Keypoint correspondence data
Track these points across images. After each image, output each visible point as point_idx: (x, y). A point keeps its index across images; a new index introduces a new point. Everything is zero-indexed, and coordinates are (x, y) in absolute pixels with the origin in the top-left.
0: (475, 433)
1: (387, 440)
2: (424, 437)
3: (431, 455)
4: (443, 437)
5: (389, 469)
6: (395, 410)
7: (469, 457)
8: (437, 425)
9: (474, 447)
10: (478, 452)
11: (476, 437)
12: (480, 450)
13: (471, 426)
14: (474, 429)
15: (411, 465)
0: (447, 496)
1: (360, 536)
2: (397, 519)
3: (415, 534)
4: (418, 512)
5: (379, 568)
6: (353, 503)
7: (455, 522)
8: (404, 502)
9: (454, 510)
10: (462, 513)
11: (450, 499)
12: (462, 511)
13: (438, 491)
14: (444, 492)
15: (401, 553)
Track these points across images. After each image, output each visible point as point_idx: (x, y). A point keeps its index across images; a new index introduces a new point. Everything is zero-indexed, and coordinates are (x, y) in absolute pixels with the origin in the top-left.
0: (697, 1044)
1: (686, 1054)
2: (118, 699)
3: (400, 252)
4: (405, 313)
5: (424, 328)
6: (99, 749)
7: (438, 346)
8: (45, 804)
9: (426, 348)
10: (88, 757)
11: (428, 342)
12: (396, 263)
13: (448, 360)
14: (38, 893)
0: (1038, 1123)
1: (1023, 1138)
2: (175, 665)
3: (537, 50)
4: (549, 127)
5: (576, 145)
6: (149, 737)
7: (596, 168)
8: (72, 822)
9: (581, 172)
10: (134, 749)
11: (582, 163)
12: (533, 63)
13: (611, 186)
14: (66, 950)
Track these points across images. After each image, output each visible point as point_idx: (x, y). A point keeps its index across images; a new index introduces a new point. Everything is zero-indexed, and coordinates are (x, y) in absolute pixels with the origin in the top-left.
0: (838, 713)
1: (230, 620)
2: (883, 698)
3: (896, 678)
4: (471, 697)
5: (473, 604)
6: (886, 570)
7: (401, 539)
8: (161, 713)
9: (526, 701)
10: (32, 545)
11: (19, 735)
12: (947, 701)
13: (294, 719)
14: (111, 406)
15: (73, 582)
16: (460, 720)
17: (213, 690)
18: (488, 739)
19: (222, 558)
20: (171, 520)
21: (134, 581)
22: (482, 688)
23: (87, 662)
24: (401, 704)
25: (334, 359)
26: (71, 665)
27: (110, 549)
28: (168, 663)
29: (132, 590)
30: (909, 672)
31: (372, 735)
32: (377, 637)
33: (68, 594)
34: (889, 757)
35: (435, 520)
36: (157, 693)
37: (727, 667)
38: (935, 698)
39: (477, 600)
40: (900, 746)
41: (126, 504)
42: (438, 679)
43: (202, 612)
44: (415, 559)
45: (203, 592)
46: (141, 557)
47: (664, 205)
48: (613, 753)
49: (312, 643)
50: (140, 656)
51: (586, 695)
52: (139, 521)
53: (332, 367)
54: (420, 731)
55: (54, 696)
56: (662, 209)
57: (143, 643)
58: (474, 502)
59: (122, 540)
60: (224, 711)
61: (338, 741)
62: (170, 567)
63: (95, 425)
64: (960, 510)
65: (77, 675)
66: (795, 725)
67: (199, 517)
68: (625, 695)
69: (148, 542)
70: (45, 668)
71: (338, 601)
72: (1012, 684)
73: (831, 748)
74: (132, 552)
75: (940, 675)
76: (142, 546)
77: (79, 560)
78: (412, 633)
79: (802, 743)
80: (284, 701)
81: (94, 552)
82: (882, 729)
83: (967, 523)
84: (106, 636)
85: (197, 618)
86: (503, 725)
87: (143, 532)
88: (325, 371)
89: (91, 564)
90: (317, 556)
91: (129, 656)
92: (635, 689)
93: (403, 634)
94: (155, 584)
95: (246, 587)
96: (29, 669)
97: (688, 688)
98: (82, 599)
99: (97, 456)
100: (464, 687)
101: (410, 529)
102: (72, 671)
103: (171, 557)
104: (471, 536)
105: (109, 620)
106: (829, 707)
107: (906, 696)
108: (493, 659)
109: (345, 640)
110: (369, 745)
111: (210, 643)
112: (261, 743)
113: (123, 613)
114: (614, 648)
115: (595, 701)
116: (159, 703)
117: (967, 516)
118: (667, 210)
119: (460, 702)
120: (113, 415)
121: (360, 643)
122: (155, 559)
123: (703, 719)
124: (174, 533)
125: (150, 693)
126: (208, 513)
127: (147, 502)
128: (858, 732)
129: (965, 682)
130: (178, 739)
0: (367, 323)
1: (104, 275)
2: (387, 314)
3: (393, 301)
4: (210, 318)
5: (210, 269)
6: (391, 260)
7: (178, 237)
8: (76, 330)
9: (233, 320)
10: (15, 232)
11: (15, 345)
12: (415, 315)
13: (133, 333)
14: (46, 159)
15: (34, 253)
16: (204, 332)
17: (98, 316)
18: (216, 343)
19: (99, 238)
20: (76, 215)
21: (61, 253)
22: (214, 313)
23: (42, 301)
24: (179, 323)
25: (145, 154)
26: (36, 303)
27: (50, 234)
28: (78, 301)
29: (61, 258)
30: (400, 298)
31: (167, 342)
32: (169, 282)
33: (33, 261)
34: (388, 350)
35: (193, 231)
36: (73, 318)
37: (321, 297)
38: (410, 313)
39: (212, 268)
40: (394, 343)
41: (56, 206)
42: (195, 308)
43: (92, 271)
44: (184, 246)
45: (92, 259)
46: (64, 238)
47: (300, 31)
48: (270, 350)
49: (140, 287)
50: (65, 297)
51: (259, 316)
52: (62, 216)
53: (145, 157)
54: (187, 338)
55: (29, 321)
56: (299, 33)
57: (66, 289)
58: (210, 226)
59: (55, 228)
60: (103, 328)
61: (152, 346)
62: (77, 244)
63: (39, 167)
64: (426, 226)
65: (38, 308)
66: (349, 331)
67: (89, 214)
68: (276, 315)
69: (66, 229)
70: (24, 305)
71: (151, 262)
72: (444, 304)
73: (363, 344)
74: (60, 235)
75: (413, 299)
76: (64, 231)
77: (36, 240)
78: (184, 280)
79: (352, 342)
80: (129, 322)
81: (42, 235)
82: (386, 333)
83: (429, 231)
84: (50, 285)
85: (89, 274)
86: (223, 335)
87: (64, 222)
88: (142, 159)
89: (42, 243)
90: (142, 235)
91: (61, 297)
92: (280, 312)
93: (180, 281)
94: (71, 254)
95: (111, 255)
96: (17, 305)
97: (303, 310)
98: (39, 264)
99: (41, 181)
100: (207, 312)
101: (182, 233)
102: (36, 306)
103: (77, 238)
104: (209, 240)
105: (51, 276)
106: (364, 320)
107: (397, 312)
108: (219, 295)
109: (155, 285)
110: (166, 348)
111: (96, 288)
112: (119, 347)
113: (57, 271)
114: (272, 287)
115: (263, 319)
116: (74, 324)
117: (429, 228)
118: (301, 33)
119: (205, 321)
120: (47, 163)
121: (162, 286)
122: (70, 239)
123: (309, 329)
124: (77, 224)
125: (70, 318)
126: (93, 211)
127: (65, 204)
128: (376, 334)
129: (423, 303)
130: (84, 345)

# Your task
Reproduce the records above, substituting "0-indexed" for every occurrence of "zero-indexed" and leaving all else unchanged.

# Result for this exercise
Track these points across images. After each image, output each visible point as point_idx: (x, y). A point keeps its index across images; a new index introduces a new point. Everything is 0-indexed, and coordinates are (x, y) in absolute pixels with the origin in the top-left.
0: (475, 433)
1: (387, 440)
2: (424, 437)
3: (431, 455)
4: (443, 437)
5: (389, 469)
6: (395, 410)
7: (469, 457)
8: (437, 425)
9: (474, 447)
10: (478, 452)
11: (476, 437)
12: (480, 450)
13: (471, 426)
14: (474, 429)
15: (411, 465)
0: (447, 496)
1: (360, 536)
2: (397, 519)
3: (415, 534)
4: (418, 512)
5: (379, 568)
6: (353, 503)
7: (455, 522)
8: (404, 502)
9: (454, 510)
10: (462, 513)
11: (450, 499)
12: (462, 511)
13: (438, 491)
14: (444, 492)
15: (401, 553)
Track these points across images. After each image, output each visible point as point_idx: (x, y). A point keeps its index across images; a new index introduces a new point. Everything is 0-indexed, and coordinates are (x, y) in absolute pixels with the origin in the top-left.
0: (697, 1044)
1: (686, 1054)
2: (118, 699)
3: (400, 252)
4: (405, 313)
5: (424, 328)
6: (99, 749)
7: (438, 346)
8: (45, 804)
9: (426, 348)
10: (88, 757)
11: (428, 342)
12: (396, 263)
13: (448, 360)
14: (38, 893)
0: (1038, 1123)
1: (1023, 1138)
2: (175, 665)
3: (537, 50)
4: (549, 127)
5: (576, 145)
6: (149, 737)
7: (596, 168)
8: (72, 822)
9: (581, 172)
10: (134, 749)
11: (582, 163)
12: (533, 63)
13: (611, 186)
14: (66, 950)
Track these points across images. After each image, output each visible point as point_idx: (x, y). A point keeps its index across images; a new index introduces a new point. Everything is 0-indexed, and coordinates are (x, y) in absolute pixels with the origin in the top-left.
0: (838, 713)
1: (230, 620)
2: (883, 698)
3: (896, 678)
4: (471, 697)
5: (473, 604)
6: (886, 570)
7: (401, 539)
8: (161, 713)
9: (526, 701)
10: (32, 545)
11: (19, 735)
12: (947, 701)
13: (294, 719)
14: (111, 406)
15: (73, 582)
16: (460, 720)
17: (213, 690)
18: (488, 739)
19: (222, 558)
20: (171, 520)
21: (134, 581)
22: (482, 688)
23: (87, 662)
24: (401, 704)
25: (334, 359)
26: (71, 665)
27: (110, 549)
28: (168, 663)
29: (132, 590)
30: (909, 672)
31: (372, 735)
32: (377, 637)
33: (68, 594)
34: (889, 757)
35: (435, 520)
36: (157, 693)
37: (727, 667)
38: (935, 698)
39: (477, 600)
40: (900, 746)
41: (126, 504)
42: (438, 679)
43: (202, 612)
44: (415, 559)
45: (203, 592)
46: (141, 557)
47: (664, 205)
48: (613, 753)
49: (312, 643)
50: (140, 656)
51: (586, 695)
52: (139, 521)
53: (332, 367)
54: (420, 731)
55: (54, 696)
56: (662, 209)
57: (143, 643)
58: (474, 502)
59: (122, 540)
60: (224, 711)
61: (338, 741)
62: (170, 567)
63: (95, 425)
64: (960, 510)
65: (77, 675)
66: (795, 725)
67: (199, 517)
68: (625, 695)
69: (148, 542)
70: (45, 668)
71: (338, 601)
72: (1012, 684)
73: (831, 748)
74: (132, 552)
75: (940, 675)
76: (142, 546)
77: (79, 560)
78: (412, 633)
79: (802, 743)
80: (284, 701)
81: (94, 552)
82: (882, 729)
83: (967, 523)
84: (106, 636)
85: (197, 618)
86: (503, 725)
87: (143, 532)
88: (325, 371)
89: (91, 564)
90: (317, 556)
91: (129, 656)
92: (635, 689)
93: (403, 634)
94: (155, 584)
95: (246, 587)
96: (29, 669)
97: (688, 688)
98: (82, 599)
99: (97, 456)
100: (464, 687)
101: (410, 529)
102: (72, 671)
103: (171, 557)
104: (471, 536)
105: (109, 620)
106: (829, 707)
107: (906, 696)
108: (493, 659)
109: (345, 640)
110: (369, 745)
111: (210, 643)
112: (261, 743)
113: (123, 613)
114: (614, 648)
115: (595, 701)
116: (159, 703)
117: (967, 516)
118: (667, 210)
119: (460, 702)
120: (113, 415)
121: (360, 643)
122: (155, 559)
123: (703, 719)
124: (174, 533)
125: (150, 693)
126: (208, 513)
127: (147, 502)
128: (858, 732)
129: (965, 682)
130: (178, 739)
0: (367, 323)
1: (104, 275)
2: (387, 314)
3: (393, 301)
4: (210, 318)
5: (210, 269)
6: (391, 260)
7: (178, 237)
8: (76, 330)
9: (233, 320)
10: (15, 232)
11: (15, 345)
12: (415, 315)
13: (133, 333)
14: (46, 159)
15: (34, 253)
16: (204, 332)
17: (98, 316)
18: (216, 343)
19: (99, 238)
20: (76, 215)
21: (61, 253)
22: (214, 313)
23: (42, 301)
24: (179, 323)
25: (145, 154)
26: (36, 303)
27: (50, 234)
28: (78, 301)
29: (61, 258)
30: (400, 298)
31: (167, 342)
32: (169, 282)
33: (33, 261)
34: (388, 350)
35: (193, 231)
36: (73, 318)
37: (321, 297)
38: (410, 313)
39: (212, 268)
40: (394, 343)
41: (56, 206)
42: (195, 308)
43: (92, 271)
44: (184, 246)
45: (92, 259)
46: (64, 238)
47: (300, 31)
48: (270, 350)
49: (140, 287)
50: (65, 297)
51: (259, 316)
52: (62, 216)
53: (145, 157)
54: (187, 338)
55: (29, 321)
56: (299, 33)
57: (66, 289)
58: (210, 226)
59: (55, 228)
60: (103, 328)
61: (152, 346)
62: (77, 244)
63: (39, 167)
64: (426, 226)
65: (38, 308)
66: (349, 331)
67: (89, 214)
68: (276, 315)
69: (66, 229)
70: (24, 305)
71: (151, 262)
72: (444, 304)
73: (363, 344)
74: (60, 235)
75: (413, 299)
76: (64, 231)
77: (36, 240)
78: (184, 280)
79: (352, 342)
80: (129, 322)
81: (42, 235)
82: (386, 333)
83: (429, 231)
84: (50, 285)
85: (89, 274)
86: (223, 335)
87: (64, 222)
88: (142, 159)
89: (42, 243)
90: (142, 235)
91: (61, 297)
92: (280, 312)
93: (180, 281)
94: (71, 254)
95: (111, 255)
96: (17, 305)
97: (303, 310)
98: (39, 264)
99: (41, 181)
100: (207, 312)
101: (182, 233)
102: (36, 306)
103: (77, 238)
104: (209, 240)
105: (51, 276)
106: (364, 320)
107: (397, 312)
108: (219, 295)
109: (155, 285)
110: (166, 348)
111: (96, 288)
112: (119, 347)
113: (57, 271)
114: (272, 287)
115: (263, 319)
116: (74, 324)
117: (429, 228)
118: (301, 33)
119: (205, 321)
120: (47, 163)
121: (162, 286)
122: (70, 239)
123: (309, 329)
124: (77, 224)
125: (70, 318)
126: (93, 211)
127: (65, 204)
128: (376, 334)
129: (423, 303)
130: (84, 345)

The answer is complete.